**TAREFAS A CUMPRIR**
1) Reescreva a parte do texto sobre os Correios que começa em "Os Correios registraram" e termina em "falta de investimentos.", substituindo "transportadoras" por "empresas de transporte".
2) Responda com base no texto sobre os Correios:
(a) Qual foi o índice de entrega registrado pelos Correios no período até setembro de 2025?
(b) Qual unidade estadual teve o pior desempenho nas entregas dentro do prazo?
(c) De qual veículo é a reportagem citada no texto?

Nenhuma unidade estadual dos Correios conseguiu atingir a meta de entregas dentro do prazo até setembro de 2025, revelando atrasos graves e problemas financeiros na estatal.
Os Correios registraram um índice de entrega de 90,18%, abaixo da meta de 95,54% para o período até setembro de 2025. A unidade de Roraima obteve o pior desempenho, com entrega dentro do prazo alcançando apenas 64,84%, distante da meta de 94,84%.
Além das dificuldades logísticas, atrasos nos pagamentos a transportadoras e fornecedores causaram paralisações e o acúmulo de cargas represadas. O cenário compromete a qualidade dos serviços postais e preocupa o setor.
Conforme reportagem do g1, o cenário exige medidas emergenciais para retomar a eficiência e a confiança no sistema de entregas dos Correios, afetado por um ciclo de prejuízos e falta de investimentos.

**CONJUNTO DE REGISTROS**
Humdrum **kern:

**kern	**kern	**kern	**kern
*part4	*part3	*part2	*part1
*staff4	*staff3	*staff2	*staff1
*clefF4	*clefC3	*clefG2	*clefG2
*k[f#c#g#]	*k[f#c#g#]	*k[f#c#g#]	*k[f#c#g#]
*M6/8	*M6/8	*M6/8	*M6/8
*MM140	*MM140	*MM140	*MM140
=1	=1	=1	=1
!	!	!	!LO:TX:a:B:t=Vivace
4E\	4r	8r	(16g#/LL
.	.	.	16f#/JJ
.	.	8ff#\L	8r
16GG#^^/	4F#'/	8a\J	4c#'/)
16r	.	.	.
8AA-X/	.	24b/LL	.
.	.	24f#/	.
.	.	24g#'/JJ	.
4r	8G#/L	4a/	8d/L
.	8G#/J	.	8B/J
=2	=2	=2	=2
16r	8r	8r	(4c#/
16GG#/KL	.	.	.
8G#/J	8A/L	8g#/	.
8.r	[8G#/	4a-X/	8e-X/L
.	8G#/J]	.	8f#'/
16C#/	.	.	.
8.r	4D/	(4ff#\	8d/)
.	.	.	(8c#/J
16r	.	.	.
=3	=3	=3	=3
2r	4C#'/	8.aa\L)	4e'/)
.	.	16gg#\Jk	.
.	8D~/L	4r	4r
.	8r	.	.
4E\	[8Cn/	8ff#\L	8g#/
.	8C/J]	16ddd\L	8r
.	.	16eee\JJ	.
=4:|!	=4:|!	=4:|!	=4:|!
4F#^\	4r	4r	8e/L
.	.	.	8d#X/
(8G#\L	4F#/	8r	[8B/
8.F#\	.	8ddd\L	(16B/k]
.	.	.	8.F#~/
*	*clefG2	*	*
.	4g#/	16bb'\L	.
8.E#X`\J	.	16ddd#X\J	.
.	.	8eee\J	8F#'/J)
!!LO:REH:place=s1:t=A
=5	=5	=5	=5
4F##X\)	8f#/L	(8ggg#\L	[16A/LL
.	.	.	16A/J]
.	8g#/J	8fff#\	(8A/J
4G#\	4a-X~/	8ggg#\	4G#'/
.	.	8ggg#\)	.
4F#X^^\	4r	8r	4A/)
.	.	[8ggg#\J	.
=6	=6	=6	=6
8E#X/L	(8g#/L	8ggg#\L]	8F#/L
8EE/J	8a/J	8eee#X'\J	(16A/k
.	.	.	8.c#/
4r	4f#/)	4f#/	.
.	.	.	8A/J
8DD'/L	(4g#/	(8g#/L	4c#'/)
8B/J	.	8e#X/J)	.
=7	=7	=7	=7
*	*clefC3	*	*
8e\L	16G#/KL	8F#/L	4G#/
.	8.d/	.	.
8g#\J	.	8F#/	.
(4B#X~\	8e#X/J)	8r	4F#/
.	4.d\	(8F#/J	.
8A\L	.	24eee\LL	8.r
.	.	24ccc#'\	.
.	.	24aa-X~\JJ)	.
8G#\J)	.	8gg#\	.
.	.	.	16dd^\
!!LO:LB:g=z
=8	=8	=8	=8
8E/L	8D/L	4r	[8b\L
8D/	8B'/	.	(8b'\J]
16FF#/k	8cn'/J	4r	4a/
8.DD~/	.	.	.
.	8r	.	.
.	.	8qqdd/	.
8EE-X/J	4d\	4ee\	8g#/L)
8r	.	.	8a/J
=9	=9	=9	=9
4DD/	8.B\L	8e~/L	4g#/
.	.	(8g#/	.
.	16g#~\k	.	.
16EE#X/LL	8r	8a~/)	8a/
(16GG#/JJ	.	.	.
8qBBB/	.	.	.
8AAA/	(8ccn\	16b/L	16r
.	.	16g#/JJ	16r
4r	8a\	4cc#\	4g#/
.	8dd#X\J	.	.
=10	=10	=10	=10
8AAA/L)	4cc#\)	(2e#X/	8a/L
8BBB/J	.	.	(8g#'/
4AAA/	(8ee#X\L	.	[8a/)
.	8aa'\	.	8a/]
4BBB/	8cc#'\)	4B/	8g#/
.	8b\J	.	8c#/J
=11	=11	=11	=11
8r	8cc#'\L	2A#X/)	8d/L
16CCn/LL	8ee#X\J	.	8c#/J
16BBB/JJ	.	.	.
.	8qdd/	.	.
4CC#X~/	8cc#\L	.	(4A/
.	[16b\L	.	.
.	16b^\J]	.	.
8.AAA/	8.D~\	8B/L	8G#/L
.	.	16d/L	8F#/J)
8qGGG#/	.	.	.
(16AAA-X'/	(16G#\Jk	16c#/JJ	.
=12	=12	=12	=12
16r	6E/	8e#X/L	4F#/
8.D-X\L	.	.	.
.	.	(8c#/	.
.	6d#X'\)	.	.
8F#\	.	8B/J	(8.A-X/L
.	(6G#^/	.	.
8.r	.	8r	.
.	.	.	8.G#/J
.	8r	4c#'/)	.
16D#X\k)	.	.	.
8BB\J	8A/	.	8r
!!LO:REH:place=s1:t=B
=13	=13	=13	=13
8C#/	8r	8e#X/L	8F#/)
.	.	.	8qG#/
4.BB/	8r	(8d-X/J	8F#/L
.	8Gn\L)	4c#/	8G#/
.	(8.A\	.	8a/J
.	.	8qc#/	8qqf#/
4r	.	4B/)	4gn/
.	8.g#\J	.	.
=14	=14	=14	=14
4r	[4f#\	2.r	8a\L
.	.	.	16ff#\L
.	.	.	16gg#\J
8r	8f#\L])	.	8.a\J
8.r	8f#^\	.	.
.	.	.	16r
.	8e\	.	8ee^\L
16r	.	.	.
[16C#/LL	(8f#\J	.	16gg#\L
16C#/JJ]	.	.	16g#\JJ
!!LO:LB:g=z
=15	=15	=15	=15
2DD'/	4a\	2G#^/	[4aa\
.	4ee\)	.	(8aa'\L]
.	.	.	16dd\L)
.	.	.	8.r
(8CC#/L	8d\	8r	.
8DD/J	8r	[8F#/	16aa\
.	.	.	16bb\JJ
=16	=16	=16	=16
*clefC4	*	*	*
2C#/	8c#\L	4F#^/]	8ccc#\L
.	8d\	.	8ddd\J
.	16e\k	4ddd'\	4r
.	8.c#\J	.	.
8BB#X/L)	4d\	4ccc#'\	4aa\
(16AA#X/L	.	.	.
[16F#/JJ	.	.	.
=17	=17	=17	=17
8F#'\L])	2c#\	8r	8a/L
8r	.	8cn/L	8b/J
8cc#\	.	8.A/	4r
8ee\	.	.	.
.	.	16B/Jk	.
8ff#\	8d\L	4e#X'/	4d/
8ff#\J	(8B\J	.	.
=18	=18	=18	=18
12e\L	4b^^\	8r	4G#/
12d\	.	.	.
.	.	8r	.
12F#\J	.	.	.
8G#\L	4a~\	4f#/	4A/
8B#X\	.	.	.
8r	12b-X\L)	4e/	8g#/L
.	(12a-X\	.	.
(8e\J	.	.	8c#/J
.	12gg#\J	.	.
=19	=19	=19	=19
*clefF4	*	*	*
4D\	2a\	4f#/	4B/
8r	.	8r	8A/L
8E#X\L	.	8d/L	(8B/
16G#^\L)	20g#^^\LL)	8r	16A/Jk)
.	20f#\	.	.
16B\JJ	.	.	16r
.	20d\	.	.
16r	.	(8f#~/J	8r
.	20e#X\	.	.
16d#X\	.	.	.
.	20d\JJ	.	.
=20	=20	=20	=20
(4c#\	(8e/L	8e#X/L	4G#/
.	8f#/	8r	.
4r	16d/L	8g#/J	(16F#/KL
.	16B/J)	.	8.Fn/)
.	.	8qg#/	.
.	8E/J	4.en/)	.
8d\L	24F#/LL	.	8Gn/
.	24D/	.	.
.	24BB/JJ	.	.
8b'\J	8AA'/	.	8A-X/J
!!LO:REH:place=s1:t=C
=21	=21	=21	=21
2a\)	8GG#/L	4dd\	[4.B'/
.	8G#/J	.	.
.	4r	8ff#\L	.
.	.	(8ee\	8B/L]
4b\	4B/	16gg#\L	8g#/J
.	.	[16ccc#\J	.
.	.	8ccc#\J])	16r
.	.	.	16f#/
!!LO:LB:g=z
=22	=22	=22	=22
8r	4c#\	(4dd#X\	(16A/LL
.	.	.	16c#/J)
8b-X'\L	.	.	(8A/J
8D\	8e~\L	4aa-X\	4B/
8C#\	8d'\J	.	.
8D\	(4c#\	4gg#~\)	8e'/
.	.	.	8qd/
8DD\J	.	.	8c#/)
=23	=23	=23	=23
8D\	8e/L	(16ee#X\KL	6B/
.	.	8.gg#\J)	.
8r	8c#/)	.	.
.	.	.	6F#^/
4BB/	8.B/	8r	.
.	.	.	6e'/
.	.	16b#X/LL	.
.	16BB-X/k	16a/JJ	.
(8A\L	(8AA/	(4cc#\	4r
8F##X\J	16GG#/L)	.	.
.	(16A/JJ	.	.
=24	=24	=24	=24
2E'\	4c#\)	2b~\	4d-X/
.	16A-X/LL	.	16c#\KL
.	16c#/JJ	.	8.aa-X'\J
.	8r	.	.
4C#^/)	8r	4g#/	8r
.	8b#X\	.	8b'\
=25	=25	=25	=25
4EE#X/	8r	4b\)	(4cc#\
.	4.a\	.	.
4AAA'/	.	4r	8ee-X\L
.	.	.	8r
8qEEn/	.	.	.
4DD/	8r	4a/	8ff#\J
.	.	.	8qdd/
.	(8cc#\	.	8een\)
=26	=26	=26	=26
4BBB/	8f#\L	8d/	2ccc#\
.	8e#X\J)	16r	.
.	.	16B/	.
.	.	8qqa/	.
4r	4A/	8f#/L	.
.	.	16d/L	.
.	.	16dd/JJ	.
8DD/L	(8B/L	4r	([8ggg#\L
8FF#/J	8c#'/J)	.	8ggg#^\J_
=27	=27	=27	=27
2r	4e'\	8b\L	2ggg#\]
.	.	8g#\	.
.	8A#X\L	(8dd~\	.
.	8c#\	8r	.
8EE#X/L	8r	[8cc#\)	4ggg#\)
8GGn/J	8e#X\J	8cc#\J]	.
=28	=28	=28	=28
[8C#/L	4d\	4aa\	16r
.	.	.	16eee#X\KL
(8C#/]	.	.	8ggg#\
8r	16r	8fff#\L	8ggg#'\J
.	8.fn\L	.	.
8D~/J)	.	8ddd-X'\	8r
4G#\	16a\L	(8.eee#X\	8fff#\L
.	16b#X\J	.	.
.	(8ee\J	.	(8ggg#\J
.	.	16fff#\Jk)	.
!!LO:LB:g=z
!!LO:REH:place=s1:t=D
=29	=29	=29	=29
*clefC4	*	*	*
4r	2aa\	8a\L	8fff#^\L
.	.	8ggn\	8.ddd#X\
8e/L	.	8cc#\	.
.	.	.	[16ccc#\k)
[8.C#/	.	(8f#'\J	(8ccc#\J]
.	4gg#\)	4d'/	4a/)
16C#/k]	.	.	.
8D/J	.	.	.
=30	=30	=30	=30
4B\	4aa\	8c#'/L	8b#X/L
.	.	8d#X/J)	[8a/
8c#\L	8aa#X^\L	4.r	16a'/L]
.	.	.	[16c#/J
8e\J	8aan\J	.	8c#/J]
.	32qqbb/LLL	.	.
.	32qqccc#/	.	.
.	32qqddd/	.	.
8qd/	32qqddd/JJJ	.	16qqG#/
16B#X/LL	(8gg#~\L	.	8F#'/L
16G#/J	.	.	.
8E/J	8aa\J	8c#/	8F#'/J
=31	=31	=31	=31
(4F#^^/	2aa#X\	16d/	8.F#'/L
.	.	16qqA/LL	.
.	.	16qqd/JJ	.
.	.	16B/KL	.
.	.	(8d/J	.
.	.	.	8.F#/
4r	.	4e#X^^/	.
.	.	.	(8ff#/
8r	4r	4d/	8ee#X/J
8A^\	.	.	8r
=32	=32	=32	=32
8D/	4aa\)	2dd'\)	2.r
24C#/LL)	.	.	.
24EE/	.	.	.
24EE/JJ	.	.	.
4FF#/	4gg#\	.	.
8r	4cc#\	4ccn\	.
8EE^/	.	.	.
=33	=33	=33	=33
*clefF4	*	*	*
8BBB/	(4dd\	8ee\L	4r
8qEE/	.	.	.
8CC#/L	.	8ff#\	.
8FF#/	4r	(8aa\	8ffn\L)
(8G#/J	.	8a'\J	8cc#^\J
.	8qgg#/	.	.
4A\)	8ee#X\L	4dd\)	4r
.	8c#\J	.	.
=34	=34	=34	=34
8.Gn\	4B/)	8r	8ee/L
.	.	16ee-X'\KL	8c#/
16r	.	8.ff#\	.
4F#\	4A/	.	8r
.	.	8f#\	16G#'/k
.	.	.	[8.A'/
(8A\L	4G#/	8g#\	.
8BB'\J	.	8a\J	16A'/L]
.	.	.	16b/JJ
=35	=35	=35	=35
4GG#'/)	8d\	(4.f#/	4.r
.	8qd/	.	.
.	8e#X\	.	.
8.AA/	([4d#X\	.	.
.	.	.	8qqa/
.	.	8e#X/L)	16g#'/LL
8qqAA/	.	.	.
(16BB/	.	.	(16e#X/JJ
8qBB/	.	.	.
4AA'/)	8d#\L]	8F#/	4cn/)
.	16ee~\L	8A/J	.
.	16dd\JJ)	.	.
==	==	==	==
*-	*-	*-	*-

**TAREFAS RESOLVIDAS**
1)
Os Correios registraram um índice de entrega de 90,18%, abaixo da meta de 95,54% para o período até setembro de 2025. A unidade de Roraima obteve o pior desempenho, com entrega dentro do prazo alcançando apenas 64,84%, distante da meta de 94,84%.
Além das dificuldades logísticas, atrasos nos pagamentos a empresas de transporte e fornecedores causaram paralisações e o acúmulo de cargas represadas. O cenário compromete a qualidade dos serviços postais e preocupa o setor.
Conforme reportagem do g1, o cenário exige medidas emergenciais para retomar a eficiência e a confiança no sistema de entregas dos Correios, afetado por um ciclo de prejuízos e falta de investimentos.

2)
(a) 90,18%.
(b) A unidade de Roraima.
(c) Do g1.